### Your goal
In the listing beneath this line, copy exactly the lines starting with the one containing "716,6 577,395 344,985" and going on through the one containing "493,354 521,377 384,709".
--*--
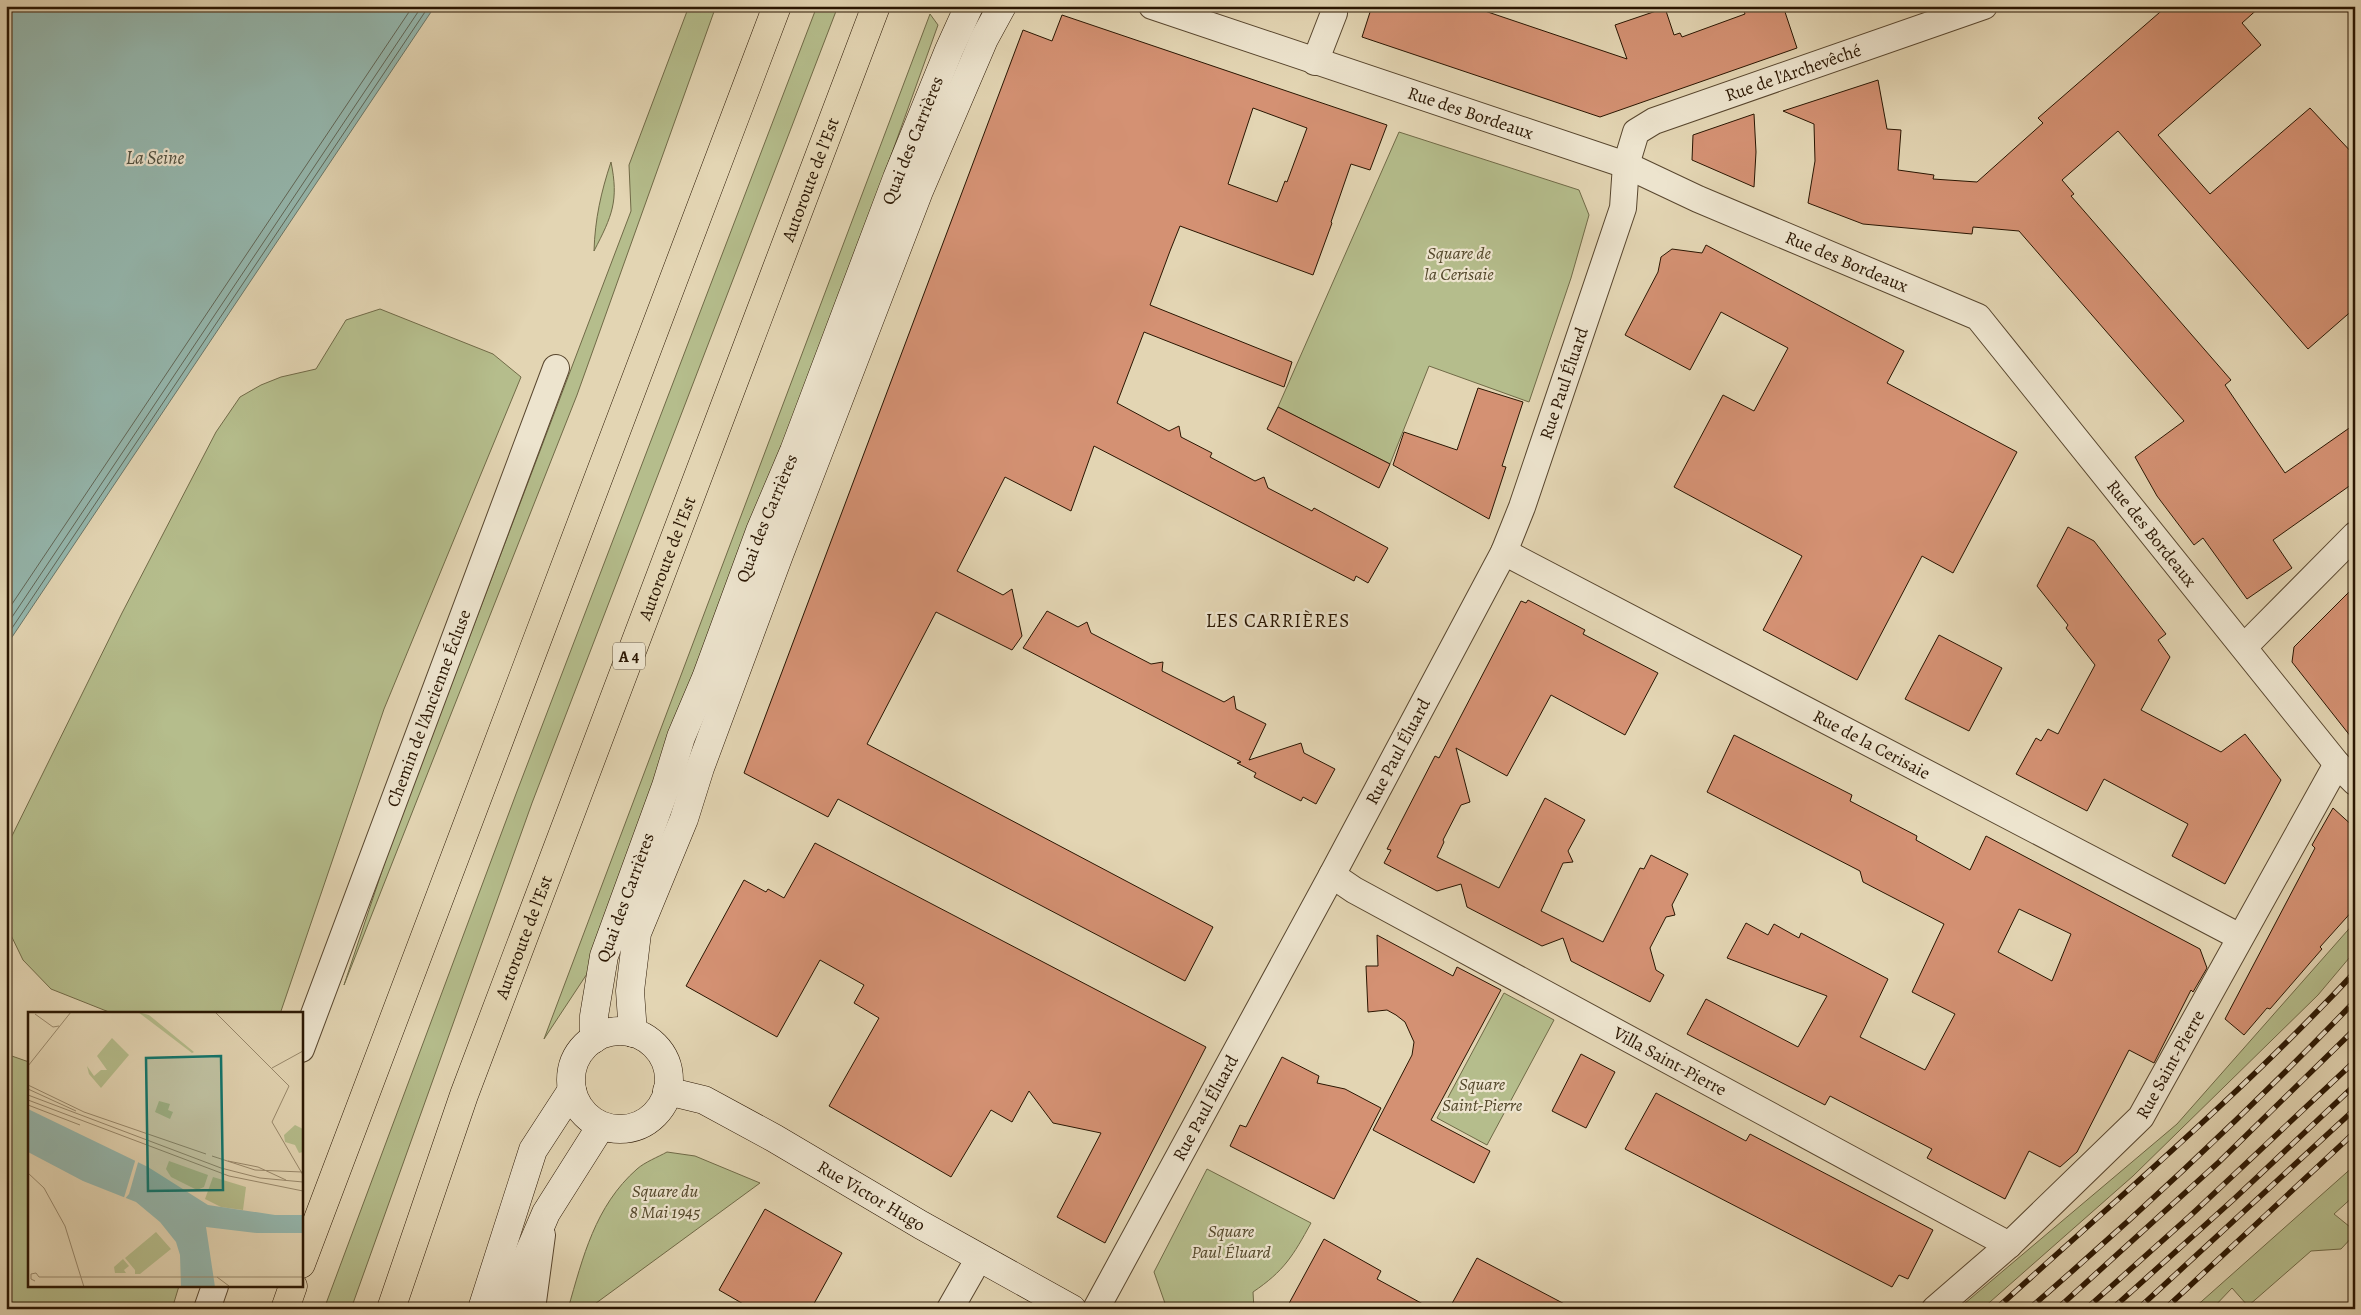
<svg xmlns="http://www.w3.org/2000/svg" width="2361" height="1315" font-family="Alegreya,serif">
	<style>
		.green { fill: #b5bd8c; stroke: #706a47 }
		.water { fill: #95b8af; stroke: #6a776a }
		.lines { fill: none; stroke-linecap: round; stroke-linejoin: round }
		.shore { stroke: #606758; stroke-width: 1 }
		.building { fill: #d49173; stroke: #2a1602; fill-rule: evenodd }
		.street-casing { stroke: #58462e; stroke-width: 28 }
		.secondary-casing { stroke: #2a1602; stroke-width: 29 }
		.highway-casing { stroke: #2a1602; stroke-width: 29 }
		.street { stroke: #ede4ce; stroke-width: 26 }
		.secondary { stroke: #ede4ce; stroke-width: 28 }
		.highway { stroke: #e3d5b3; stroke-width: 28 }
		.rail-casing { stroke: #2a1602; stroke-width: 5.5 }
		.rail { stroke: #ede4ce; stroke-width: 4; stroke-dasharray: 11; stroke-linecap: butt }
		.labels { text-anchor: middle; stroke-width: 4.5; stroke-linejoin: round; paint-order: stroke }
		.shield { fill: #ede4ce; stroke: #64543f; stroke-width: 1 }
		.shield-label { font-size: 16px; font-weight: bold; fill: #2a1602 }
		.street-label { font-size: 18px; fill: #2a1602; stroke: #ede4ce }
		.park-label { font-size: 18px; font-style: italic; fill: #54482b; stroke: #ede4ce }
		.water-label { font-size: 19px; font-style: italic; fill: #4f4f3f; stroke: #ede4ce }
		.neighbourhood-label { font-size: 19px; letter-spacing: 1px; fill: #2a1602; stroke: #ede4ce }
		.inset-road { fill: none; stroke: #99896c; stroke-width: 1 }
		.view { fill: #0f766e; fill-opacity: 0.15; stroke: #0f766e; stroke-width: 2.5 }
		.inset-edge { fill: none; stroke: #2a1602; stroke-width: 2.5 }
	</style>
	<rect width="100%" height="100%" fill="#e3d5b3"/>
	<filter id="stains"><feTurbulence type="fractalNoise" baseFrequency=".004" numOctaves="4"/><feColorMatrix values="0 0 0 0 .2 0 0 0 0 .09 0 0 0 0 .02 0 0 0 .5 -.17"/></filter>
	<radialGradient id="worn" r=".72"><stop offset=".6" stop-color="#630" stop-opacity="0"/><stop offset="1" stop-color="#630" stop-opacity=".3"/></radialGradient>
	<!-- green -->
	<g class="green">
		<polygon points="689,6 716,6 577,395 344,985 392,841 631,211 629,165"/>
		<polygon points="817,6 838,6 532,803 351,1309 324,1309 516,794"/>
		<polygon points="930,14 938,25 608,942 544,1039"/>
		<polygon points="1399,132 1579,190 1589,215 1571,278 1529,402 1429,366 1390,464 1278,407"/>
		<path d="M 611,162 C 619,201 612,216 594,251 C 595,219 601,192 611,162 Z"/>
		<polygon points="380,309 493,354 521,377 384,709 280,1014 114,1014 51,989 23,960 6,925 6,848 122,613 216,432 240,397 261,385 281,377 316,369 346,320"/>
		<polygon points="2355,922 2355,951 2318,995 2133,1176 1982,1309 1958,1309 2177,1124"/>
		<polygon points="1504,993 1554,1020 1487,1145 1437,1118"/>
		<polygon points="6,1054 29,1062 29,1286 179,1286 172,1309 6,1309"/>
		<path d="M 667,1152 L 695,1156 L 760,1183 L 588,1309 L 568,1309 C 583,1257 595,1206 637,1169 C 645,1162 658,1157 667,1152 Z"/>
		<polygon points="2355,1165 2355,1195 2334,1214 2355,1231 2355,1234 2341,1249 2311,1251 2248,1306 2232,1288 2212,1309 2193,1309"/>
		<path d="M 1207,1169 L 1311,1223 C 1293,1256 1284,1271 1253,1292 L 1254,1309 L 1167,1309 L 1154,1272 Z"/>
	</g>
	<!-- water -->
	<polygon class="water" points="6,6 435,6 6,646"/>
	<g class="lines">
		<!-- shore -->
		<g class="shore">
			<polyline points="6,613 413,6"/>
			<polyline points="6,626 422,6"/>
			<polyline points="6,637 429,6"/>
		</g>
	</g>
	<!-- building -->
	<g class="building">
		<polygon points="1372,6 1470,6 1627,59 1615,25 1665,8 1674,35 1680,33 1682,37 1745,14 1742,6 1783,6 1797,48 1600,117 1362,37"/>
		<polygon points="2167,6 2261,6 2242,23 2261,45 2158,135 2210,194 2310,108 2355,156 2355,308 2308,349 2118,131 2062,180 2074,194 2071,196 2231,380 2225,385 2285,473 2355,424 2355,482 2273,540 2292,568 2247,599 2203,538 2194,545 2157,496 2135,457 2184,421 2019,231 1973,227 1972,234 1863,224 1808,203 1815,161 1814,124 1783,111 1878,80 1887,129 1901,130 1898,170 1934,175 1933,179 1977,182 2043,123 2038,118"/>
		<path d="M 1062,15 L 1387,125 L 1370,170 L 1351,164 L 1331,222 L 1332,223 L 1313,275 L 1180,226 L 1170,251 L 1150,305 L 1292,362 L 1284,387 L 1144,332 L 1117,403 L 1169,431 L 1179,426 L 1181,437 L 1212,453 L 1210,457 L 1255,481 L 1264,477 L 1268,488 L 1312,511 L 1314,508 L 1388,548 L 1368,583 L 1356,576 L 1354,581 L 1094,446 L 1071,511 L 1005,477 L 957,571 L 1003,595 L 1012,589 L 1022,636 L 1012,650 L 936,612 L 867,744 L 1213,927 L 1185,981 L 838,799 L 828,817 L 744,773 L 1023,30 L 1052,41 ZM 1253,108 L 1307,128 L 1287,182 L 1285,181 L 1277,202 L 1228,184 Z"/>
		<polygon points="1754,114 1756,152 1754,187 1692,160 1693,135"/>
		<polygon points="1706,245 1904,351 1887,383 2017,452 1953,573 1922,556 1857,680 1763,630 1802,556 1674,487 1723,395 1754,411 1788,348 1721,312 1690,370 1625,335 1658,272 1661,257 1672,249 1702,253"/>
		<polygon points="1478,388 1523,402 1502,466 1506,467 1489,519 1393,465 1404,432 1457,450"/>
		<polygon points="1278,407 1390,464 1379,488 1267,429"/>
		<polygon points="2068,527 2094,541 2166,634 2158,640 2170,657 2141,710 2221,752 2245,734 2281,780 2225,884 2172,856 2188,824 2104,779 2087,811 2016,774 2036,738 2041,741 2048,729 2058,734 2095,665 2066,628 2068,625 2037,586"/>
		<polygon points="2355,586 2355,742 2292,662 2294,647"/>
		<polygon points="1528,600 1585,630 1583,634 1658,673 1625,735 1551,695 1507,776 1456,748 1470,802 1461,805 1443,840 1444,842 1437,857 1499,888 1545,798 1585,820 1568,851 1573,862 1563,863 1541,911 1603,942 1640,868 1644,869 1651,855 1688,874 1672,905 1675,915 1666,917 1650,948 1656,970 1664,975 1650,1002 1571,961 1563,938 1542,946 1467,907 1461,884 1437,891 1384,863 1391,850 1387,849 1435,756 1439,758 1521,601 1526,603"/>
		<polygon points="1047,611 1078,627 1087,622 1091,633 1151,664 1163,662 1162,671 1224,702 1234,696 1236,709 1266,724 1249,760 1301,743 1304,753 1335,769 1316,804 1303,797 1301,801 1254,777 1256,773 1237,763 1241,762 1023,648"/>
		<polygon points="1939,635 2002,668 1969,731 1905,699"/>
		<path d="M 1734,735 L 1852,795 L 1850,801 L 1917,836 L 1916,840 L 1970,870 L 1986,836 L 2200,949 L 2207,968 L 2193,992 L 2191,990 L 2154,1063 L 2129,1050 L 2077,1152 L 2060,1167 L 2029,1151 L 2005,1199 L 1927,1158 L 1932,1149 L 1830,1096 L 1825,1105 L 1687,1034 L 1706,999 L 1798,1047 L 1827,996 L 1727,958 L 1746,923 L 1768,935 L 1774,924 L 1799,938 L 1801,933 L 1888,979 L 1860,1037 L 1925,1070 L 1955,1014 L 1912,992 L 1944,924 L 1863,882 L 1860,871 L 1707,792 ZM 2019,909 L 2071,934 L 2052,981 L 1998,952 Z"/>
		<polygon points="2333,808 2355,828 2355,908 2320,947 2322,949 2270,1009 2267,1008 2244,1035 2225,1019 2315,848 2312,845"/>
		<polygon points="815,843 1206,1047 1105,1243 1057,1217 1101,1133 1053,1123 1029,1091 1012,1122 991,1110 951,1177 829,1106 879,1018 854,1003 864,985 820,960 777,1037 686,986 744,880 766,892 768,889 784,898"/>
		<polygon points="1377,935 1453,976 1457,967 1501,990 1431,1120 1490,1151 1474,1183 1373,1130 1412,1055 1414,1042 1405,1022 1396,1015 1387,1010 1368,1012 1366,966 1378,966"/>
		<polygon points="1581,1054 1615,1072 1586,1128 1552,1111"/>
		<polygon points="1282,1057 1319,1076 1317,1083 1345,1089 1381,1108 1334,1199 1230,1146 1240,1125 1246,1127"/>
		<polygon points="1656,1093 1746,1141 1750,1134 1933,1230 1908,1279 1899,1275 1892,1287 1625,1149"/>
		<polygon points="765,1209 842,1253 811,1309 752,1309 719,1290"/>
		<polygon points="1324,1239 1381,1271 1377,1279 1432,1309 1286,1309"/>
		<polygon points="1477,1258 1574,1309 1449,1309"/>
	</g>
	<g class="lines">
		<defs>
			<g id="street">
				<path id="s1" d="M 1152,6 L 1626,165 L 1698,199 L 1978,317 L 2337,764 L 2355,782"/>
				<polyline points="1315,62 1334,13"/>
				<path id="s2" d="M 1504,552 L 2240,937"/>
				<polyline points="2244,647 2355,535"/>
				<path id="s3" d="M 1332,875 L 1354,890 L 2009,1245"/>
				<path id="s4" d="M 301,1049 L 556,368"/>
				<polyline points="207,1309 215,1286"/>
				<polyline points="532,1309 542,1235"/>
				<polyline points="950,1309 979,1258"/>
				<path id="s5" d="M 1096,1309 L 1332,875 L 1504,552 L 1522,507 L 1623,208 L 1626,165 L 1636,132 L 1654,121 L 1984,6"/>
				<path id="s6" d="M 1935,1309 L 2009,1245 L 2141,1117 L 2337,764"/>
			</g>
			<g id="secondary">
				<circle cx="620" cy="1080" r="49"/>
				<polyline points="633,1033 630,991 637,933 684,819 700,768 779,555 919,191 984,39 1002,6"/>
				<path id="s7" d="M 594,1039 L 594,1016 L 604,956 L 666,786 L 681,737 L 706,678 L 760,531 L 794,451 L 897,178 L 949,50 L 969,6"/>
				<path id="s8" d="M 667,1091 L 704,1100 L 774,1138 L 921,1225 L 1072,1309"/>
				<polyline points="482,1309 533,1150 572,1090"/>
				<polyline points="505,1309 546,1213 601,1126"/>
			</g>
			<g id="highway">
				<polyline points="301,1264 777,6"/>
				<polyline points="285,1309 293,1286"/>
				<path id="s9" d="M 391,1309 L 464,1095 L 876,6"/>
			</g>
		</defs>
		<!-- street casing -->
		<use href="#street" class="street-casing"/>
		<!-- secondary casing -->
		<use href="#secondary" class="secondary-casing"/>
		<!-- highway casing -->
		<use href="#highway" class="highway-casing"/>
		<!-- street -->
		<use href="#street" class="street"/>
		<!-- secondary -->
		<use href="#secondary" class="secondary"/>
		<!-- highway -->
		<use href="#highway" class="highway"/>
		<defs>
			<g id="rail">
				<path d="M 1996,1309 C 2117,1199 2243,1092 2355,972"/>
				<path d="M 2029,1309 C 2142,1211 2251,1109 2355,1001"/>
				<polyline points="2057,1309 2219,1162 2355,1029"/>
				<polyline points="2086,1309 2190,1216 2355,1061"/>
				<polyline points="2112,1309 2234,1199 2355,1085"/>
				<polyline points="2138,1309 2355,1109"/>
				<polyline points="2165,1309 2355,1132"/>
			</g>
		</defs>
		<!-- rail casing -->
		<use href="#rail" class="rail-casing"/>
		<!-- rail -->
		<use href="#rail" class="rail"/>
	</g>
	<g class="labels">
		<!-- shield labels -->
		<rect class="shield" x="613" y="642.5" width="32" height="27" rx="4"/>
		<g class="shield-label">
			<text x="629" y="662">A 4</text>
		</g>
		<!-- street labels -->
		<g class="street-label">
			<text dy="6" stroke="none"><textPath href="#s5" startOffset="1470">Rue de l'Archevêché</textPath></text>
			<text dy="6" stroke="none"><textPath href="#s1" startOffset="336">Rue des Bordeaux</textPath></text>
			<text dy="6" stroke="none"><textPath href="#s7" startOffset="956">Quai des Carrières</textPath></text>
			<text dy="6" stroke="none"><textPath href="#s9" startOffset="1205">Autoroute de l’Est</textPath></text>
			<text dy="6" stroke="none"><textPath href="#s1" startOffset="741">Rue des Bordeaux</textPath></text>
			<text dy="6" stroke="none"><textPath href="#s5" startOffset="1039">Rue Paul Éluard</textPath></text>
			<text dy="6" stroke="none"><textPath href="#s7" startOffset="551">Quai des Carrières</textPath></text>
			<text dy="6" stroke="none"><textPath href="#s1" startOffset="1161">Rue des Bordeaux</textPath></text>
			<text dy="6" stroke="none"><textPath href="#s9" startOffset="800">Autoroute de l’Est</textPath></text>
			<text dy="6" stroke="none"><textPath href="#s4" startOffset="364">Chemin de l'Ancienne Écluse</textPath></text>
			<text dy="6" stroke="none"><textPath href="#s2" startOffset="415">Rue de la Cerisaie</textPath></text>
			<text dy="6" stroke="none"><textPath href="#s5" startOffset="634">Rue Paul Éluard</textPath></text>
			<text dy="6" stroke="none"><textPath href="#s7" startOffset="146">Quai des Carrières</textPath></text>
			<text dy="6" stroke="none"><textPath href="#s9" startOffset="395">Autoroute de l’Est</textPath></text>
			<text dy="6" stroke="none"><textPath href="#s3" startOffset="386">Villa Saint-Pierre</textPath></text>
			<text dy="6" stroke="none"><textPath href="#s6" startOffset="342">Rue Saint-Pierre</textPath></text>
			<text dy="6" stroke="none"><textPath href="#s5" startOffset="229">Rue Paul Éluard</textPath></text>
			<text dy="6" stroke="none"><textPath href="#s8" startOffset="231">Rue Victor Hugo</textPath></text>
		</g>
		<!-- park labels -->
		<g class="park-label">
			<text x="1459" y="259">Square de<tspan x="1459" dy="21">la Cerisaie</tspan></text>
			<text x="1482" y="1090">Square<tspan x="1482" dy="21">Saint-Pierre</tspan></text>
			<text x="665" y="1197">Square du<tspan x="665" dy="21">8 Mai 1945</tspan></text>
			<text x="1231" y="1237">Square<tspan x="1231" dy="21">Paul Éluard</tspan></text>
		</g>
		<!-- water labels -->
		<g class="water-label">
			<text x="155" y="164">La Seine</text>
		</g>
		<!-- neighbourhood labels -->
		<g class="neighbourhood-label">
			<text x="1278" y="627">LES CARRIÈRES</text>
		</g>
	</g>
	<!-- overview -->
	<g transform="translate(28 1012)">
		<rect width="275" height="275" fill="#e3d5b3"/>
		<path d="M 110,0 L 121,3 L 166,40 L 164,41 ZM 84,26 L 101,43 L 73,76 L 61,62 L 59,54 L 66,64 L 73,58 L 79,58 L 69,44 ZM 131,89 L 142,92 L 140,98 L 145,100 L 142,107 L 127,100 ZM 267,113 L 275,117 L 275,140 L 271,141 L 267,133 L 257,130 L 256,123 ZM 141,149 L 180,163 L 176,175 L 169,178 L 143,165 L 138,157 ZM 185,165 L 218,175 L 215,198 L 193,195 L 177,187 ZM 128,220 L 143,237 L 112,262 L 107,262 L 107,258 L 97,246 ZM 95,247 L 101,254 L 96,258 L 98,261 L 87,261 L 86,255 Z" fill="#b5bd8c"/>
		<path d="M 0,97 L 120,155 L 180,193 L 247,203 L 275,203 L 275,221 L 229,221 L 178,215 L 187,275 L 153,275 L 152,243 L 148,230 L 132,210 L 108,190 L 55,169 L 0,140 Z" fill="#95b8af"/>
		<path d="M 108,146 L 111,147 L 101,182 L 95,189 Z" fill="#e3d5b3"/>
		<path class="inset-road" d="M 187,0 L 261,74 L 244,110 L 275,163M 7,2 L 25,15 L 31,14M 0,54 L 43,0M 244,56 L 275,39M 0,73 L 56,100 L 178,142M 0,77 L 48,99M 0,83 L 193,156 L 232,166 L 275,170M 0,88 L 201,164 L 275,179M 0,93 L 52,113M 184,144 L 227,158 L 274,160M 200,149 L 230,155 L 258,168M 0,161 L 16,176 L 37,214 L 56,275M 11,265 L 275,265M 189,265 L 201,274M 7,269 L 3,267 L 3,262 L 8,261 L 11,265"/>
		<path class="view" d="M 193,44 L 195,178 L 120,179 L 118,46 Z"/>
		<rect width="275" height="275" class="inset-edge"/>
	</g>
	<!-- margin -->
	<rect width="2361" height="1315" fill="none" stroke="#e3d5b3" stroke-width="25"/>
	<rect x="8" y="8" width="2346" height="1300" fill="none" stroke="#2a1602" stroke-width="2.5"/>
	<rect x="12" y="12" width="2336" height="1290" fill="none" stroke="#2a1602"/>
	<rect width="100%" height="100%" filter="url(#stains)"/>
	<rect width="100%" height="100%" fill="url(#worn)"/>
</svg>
--*--
### Reply
		<polygon points="689,6 716,6 577,395 344,985 392,841 631,211 629,165"/>
		<polygon points="817,6 838,6 532,803 351,1309 324,1309 516,794"/>
		<polygon points="930,14 938,25 608,942 544,1039"/>
		<polygon points="1399,132 1579,190 1589,215 1571,278 1529,402 1429,366 1390,464 1278,407"/>
		<path d="M 611,162 C 619,201 612,216 594,251 C 595,219 601,192 611,162 Z"/>
		<polygon points="380,309 493,354 521,377 384,709 280,1014 114,1014 51,989 23,960 6,925 6,848 122,613 216,432 240,397 261,385 281,377 316,369 346,320"/>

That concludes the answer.